6 thoughts on “Official and Supplemental Poverty Rates, through 2022

  1. Moses Herzog

    I feel (maybe unfairly due to my own biases, my Dad was a “Depression Baby”, remembering my father struggling with the motel in KS, thinking about the 5,000nth time I ate macaroni and cheese or pork and beans as a child, I know my father was struggling and doing the best he could. But we still had terrific Christmases with my grandparents, But I still think back on those times, The struggling for the next month’s meal was so emotionally hard on my father, I think, I imagine how you think, about your Dad now. I don’t know how Chinese generally feel about “the after life”. But I think you MUST feel the same to me. You just hope your dad found that final restful “peace of mind”. Just hope your Dad found that place to rest.

  2. Moses Herzog

    I meant to say I liked this post due to my own biases. It got lost somewhere in the last of the wine/drink here watching Jeremy Brett’s Sherlock Holmes~~That I appreciate the topic chosen for this post.

  3. Macroduck

    Notable in the first graph is that the increase in poverty associated with the most recent recession looks to be the smallest since 1975. The rise in poverty in 2022 is the result of transfers to households being cut in 2022.

    Also notable is the rise in poverty through the 2001-2007 expansion. That is unusual for economic expansions. Real income growth wasn’t all that bad relative to other expansions:

    https://fred.stlouisfed.org/graph/?g=18OyS

    The distribution of income, on the other hand, worsened considerably during the housing boom:

    https://fred.stlouisfed.org/series/SIPOVGINIUSA

    So it looks like a rising housing tide failed to raise all boats. The rich got richer and the number of poor rose as a result.

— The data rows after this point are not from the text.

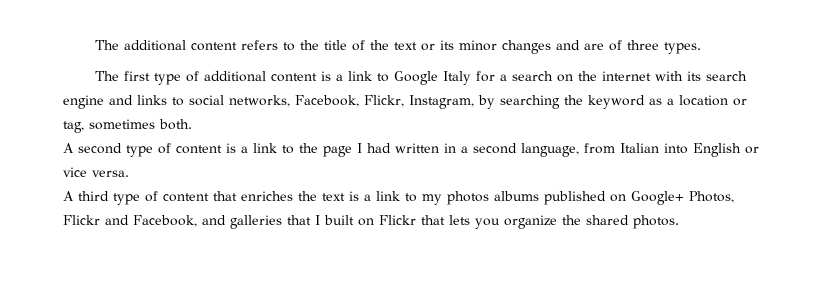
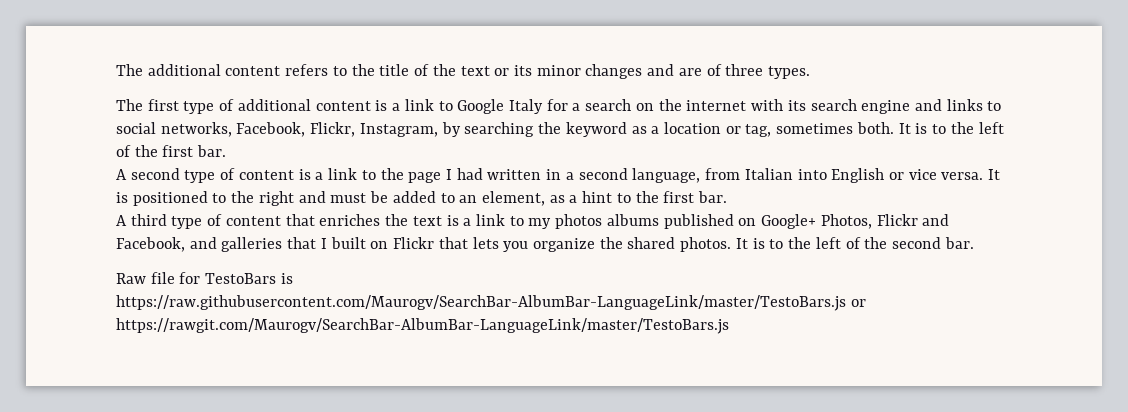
(192, 124) none -> [898,122,1004,134] [116,145,227,157] It is to the left of the first bar.
(129, 173) none -> [988,169,1001,180] [116,191,728,206] It is positioned to the right and must be added to an element, as a hint to the first bar.
(679, 222) none -> [735,237,974,249] [116,272,293,284] [116,295,866,311] [116,318,729,334] It is to the left of the second bar. // Raw file for TestoBars is https://raw.githubusercontent.com/Maurogv/SearchBar-AlbumBar-LanguageLink/master/TestoBars.js or https://rawgit.com/Maurogv/SearchBar-AlbumBar-LanguageLink/master/TestoBars.js

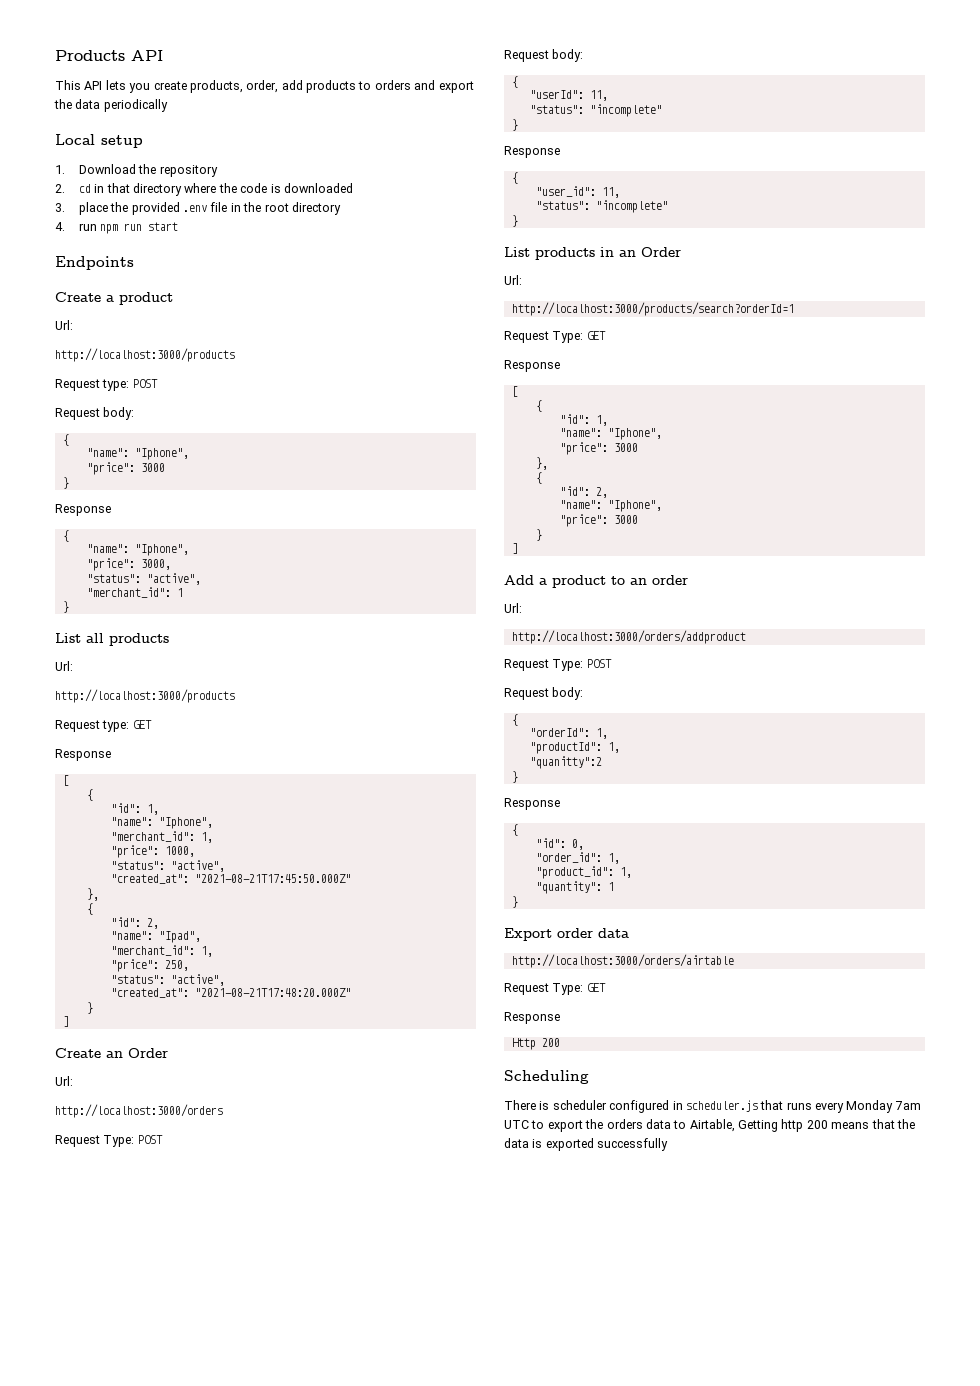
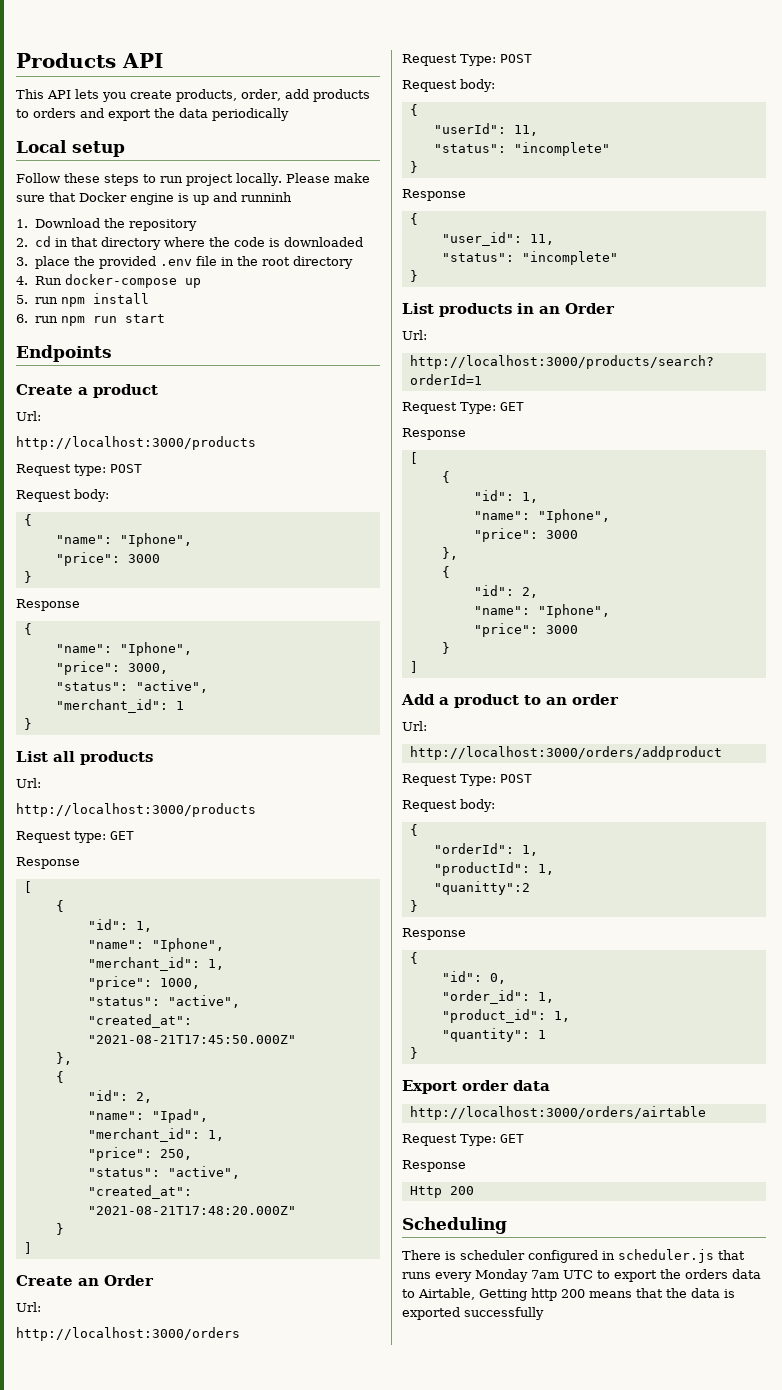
(143, 141) none -> [16,173,370,186] [16,192,292,205] // Follow these steps to run project locally. Please make sure that Docker engine is up and runninh
(65, 226) none -> [35,274,202,288] [16,293,150,307] [16,314,28,323] Run docker-compose up // 5. run npm install // 6.

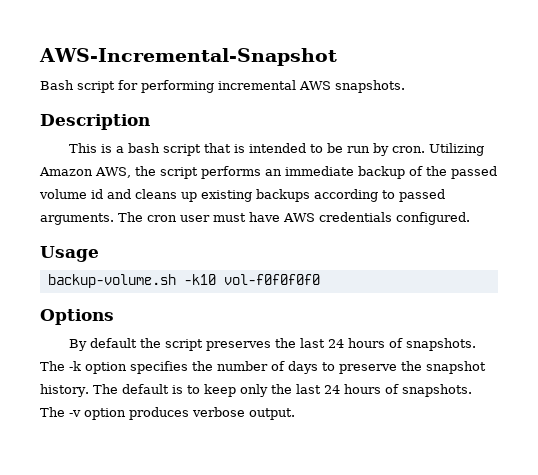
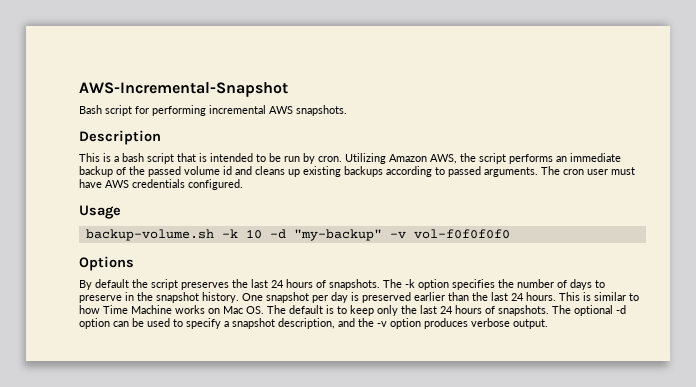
[183,274,216,285] -k10 -> [221,229,406,241] -k 10 -d "my-backup" -v
(397, 369) none -> [125,292,134,301] in
(89, 390) none -> [242,292,639,303] [79,305,264,314] One snapshot per day is preserved earlier than the last 24 hours. This is similar to how Time Machine works on Mac OS.
(65, 412) none -> [574,305,626,316] [79,318,374,329] optional -d option can be used to specify a snapshot description, and the

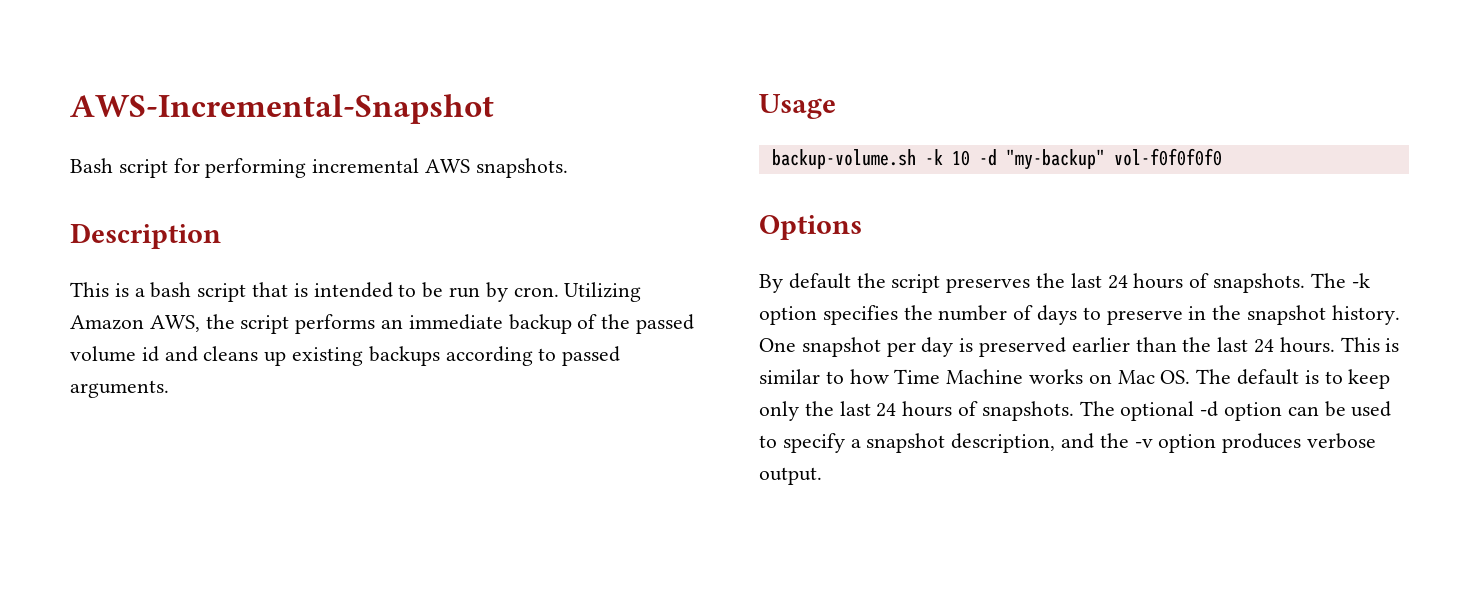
[541,166,635,175] [79,179,243,190] The cron user must have AWS credentials configured. -> (169, 389) none
[389,231,406,239] -v -> (1105, 159) none

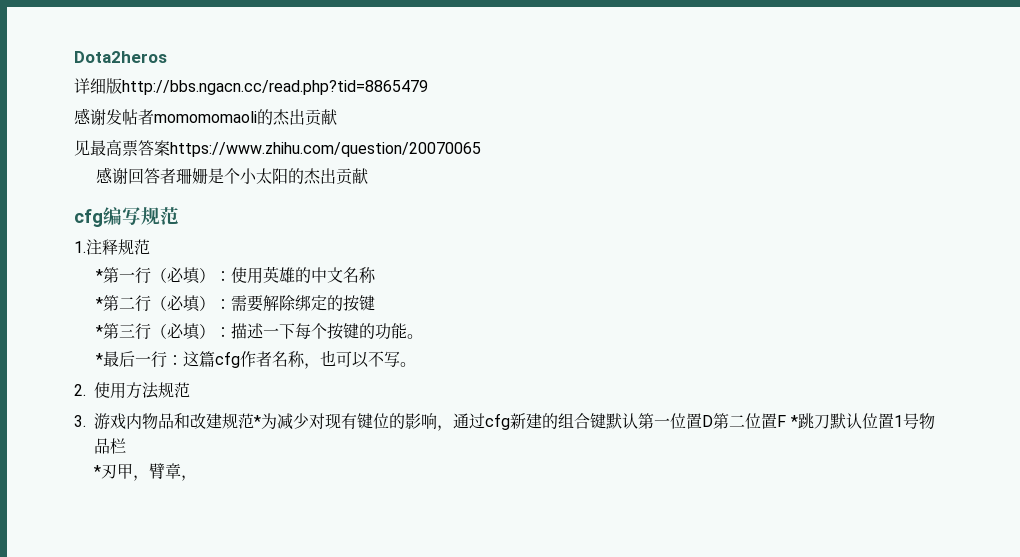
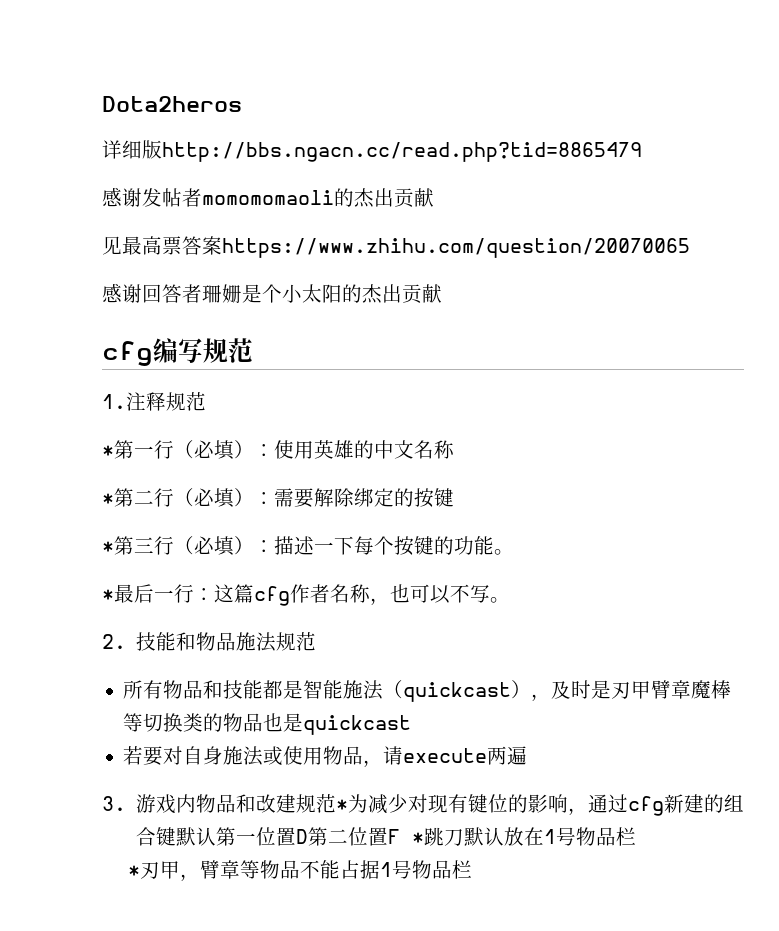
[94,382,143,399] 使用方 -> [135,632,256,651] 技能和物品施
(191, 390) none -> [123,680,732,702] [123,713,412,735] [123,746,528,767] // 所有物品和技能都是智能施法（quickcast），及时是刃甲臂章魔棒等切换类的物品也是quickcast // 若要对自身施法或使用物品，请execute两遍
[861,413,894,429] 位置 -> [503,827,544,846] 放在
[181,475,198,481] ， -> [239,860,472,879] 等物品不能占据1号物品栏

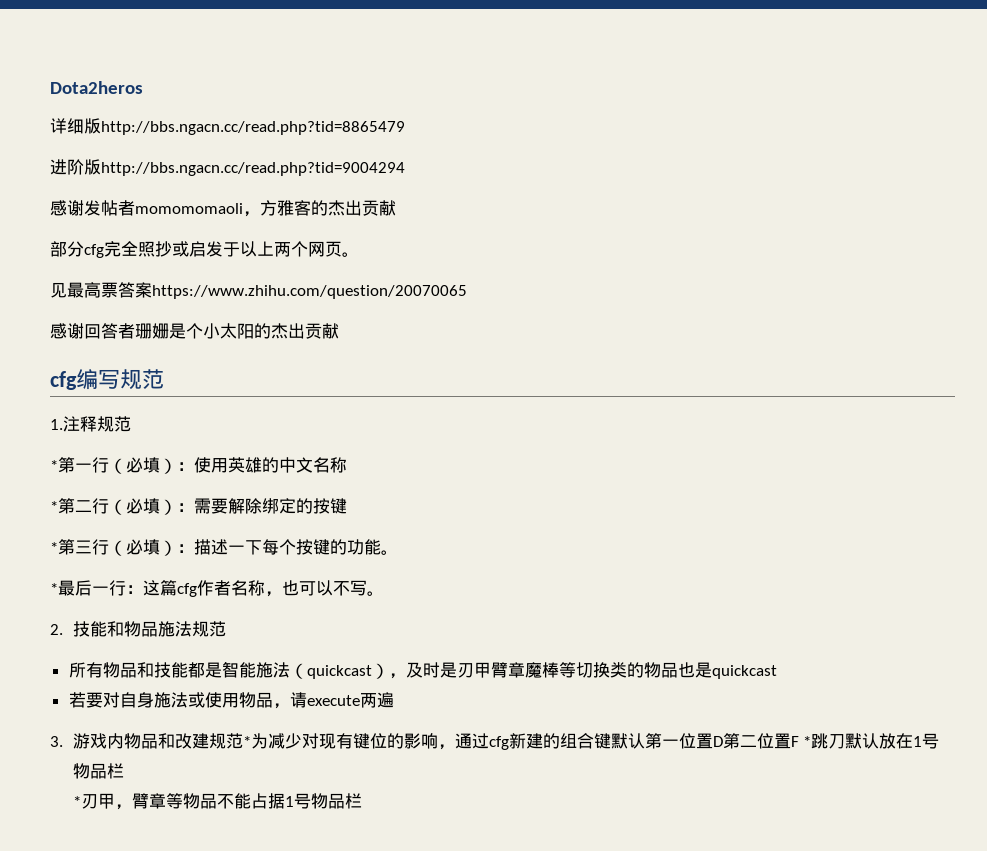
(642, 152) none -> [50,159,405,176] // 进阶版http://bbs.ngacn.cc/read.php?tid=9004294
[334,188,434,208] 的杰出贡献 -> [243,200,396,217] [50,241,359,258] ，方雅客的杰出贡献 // 部分cfg完全照抄或启发于以上两个网页。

    The World Bank, ans so FRED, doesn’t have a GINI calculation beyond 2020 for the U.S. but thirty years of deterioration in income distribution was apparently reversed in 2020. That 2020 improvement is apparently being undone now, based on the increase in poverty in 2022.

    Basic income payments, which is what the U.S. dabbled with during the heady days of Covid-inspired transfers, work well. Andrew Yank has reportedly been in touch with No Names about another presidential run. That would renew public debate of basic income, I would think, since that’s the only claim to notice Yang has.

  4. JohnH

    Kudos for a nice, perfunctory nod to poverty…

    It might also have been noted that median incomes dropped in 2022…or that average real wages are stagnating…up only 0.3% since before the pandemic…a time of extraordinarily tight labor markets, precisely a time when economists used to assure us that real wages would rise. https://fredblog.stlouisfed.org/2018/02/are-wages-increasing-or-decreasing/

    The question is: where are the Democratic politicians who are acknowledging stagnant wages and trying to cast the blame on Republicans? Instead, we all get is Democrats and liberal economists like Krugman whining about how ordinary people don’t appreciate how the good times are rolling! Gilding the lily about how workers were faring is a tried and true strategy that helped Hillary do so well in 2016!

  5. F

    This guy cracks me up.

    “Kudos to a perfunctory note on poverty”. Now I will not mention it again, and instead mention some other unrelated thing. Makes me want to look up the definition of “perfunctory”, but I fear I’ll get sucked into a paradox.